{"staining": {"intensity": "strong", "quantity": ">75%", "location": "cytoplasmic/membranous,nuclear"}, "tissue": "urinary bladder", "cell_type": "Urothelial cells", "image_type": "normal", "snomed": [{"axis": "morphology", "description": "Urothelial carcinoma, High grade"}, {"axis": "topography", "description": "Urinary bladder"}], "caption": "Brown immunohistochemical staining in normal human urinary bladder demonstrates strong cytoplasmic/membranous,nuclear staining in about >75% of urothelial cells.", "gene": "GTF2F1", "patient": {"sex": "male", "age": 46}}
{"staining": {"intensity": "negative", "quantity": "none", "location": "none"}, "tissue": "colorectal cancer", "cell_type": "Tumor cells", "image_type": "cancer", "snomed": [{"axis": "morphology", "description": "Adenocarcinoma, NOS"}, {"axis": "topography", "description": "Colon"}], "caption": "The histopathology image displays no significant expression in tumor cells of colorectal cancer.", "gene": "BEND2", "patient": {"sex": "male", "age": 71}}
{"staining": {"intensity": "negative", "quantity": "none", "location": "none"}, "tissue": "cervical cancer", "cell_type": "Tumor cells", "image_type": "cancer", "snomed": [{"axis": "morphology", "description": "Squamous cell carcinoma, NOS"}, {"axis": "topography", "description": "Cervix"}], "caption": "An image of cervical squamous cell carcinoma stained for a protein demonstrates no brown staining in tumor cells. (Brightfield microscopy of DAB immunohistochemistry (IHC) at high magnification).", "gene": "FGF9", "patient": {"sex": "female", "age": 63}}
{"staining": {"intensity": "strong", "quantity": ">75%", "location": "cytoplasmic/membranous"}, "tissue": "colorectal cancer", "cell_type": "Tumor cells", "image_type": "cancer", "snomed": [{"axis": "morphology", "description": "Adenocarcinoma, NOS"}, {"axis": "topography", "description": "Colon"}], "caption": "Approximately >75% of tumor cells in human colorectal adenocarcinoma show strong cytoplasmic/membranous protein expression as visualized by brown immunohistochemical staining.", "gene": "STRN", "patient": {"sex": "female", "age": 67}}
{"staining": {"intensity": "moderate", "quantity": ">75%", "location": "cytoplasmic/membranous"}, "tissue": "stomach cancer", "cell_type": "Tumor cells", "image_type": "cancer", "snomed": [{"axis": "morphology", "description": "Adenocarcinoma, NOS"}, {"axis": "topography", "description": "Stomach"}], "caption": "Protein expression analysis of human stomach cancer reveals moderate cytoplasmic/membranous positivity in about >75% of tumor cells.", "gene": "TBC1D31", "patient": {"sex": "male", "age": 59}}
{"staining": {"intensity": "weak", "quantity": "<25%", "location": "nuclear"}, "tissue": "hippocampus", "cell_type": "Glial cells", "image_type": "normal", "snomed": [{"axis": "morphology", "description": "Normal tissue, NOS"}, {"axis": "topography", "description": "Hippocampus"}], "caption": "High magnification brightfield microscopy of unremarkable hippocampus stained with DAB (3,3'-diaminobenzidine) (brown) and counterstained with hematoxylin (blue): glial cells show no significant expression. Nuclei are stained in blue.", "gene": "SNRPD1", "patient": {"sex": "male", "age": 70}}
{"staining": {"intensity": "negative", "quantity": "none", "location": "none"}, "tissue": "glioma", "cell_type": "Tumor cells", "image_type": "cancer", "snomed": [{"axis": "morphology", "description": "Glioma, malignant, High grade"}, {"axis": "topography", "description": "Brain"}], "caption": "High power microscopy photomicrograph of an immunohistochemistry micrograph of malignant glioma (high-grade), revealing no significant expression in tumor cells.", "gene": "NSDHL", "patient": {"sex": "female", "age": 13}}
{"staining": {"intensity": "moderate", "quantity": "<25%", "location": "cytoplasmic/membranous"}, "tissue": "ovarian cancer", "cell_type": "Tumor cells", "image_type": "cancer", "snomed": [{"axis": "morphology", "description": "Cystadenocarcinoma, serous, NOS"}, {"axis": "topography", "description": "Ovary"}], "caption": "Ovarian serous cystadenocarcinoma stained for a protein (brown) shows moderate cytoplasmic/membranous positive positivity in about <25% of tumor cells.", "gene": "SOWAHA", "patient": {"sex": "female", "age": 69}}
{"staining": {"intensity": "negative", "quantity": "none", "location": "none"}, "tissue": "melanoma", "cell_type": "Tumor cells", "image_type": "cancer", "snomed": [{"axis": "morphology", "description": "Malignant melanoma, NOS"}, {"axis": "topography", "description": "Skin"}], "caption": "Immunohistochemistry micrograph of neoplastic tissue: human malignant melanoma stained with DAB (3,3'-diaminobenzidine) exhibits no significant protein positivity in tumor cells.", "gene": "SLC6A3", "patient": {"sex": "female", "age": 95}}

• • • •

**ACTIVITY:**
Transcribe each entry. Leave nothing out.

**SOLUTION:**
{"staining": {"intensity": "strong", "quantity": ">75%", "location": "cytoplasmic/membranous,nuclear"}, "tissue": "urinary bladder", "cell_type": "Urothelial cells", "image_type": "normal", "snomed": [{"axis": "morphology", "description": "Urothelial carcinoma, High grade"}, {"axis": "topography", "description": "Urinary bladder"}], "caption": "Brown immunohistochemical staining in normal human urinary bladder demonstrates strong cytoplasmic/membranous,nuclear staining in about >75% of urothelial cells.", "gene": "GTF2F1", "patient": {"sex": "male", "age": 46}}
{"staining": {"intensity": "negative", "quantity": "none", "location": "none"}, "tissue": "colorectal cancer", "cell_type": "Tumor cells", "image_type": "cancer", "snomed": [{"axis": "morphology", "description": "Adenocarcinoma, NOS"}, {"axis": "topography", "description": "Colon"}], "caption": "The histopathology image displays no significant expression in tumor cells of colorectal cancer.", "gene": "BEND2", "patient": {"sex": "male", "age": 71}}
{"staining": {"intensity": "negative", "quantity": "none", "location": "none"}, "tissue": "cervical cancer", "cell_type": "Tumor cells", "image_type": "cancer", "snomed": [{"axis": "morphology", "description": "Squamous cell carcinoma, NOS"}, {"axis": "topography", "description": "Cervix"}], "caption": "An image of cervical squamous cell carcinoma stained for a protein demonstrates no brown staining in tumor cells. (Brightfield microscopy of DAB immunohistochemistry (IHC) at high magnification).", "gene": "FGF9", "patient": {"sex": "female", "age": 63}}
{"staining": {"intensity": "strong", "quantity": ">75%", "location": "cytoplasmic/membranous"}, "tissue": "colorectal cancer", "cell_type": "Tumor cells", "image_type": "cancer", "snomed": [{"axis": "morphology", "description": "Adenocarcinoma, NOS"}, {"axis": "topography", "description": "Colon"}], "caption": "Approximately >75% of tumor cells in human colorectal adenocarcinoma show strong cytoplasmic/membranous protein expression as visualized by brown immunohistochemical staining.", "gene": "STRN", "patient": {"sex": "female", "age": 67}}
{"staining": {"intensity": "moderate", "quantity": ">75%", "location": "cytoplasmic/membranous"}, "tissue": "stomach cancer", "cell_type": "Tumor cells", "image_type": "cancer", "snomed": [{"axis": "morphology", "description": "Adenocarcinoma, NOS"}, {"axis": "topography", "description": "Stomach"}], "caption": "Protein expression analysis of human stomach cancer reveals moderate cytoplasmic/membranous positivity in about >75% of tumor cells.", "gene": "TBC1D31", "patient": {"sex": "male", "age": 59}}
{"staining": {"intensity": "weak", "quantity": "<25%", "location": "nuclear"}, "tissue": "hippocampus", "cell_type": "Glial cells", "image_type": "normal", "snomed": [{"axis": "morphology", "description": "Normal tissue, NOS"}, {"axis": "topography", "description": "Hippocampus"}], "caption": "High magnification brightfield microscopy of unremarkable hippocampus stained with DAB (3,3'-diaminobenzidine) (brown) and counterstained with hematoxylin (blue): glial cells show no significant expression. Nuclei are stained in blue.", "gene": "SNRPD1", "patient": {"sex": "male", "age": 70}}
{"staining": {"intensity": "negative", "quantity": "none", "location": "none"}, "tissue": "glioma", "cell_type": "Tumor cells", "image_type": "cancer", "snomed": [{"axis": "morphology", "description": "Glioma, malignant, High grade"}, {"axis": "topography", "description": "Brain"}], "caption": "High power microscopy photomicrograph of an immunohistochemistry micrograph of malignant glioma (high-grade), revealing no significant expression in tumor cells.", "gene": "NSDHL", "patient": {"sex": "female", "age": 13}}
{"staining": {"intensity": "moderate", "quantity": "<25%", "location": "cytoplasmic/membranous"}, "tissue": "ovarian cancer", "cell_type": "Tumor cells", "image_type": "cancer", "snomed": [{"axis": "morphology", "description": "Cystadenocarcinoma, serous, NOS"}, {"axis": "topography", "description": "Ovary"}], "caption": "Ovarian serous cystadenocarcinoma stained for a protein (brown) shows moderate cytoplasmic/membranous positive positivity in about <25% of tumor cells.", "gene": "SOWAHA", "patient": {"sex": "female", "age": 69}}
{"staining": {"intensity": "negative", "quantity": "none", "location": "none"}, "tissue": "melanoma", "cell_type": "Tumor cells", "image_type": "cancer", "snomed": [{"axis": "morphology", "description": "Malignant melanoma, NOS"}, {"axis": "topography", "description": "Skin"}], "caption": "Immunohistochemistry micrograph of neoplastic tissue: human malignant melanoma stained with DAB (3,3'-diaminobenzidine) exhibits no significant protein positivity in tumor cells.", "gene": "SLC6A3", "patient": {"sex": "female", "age": 95}}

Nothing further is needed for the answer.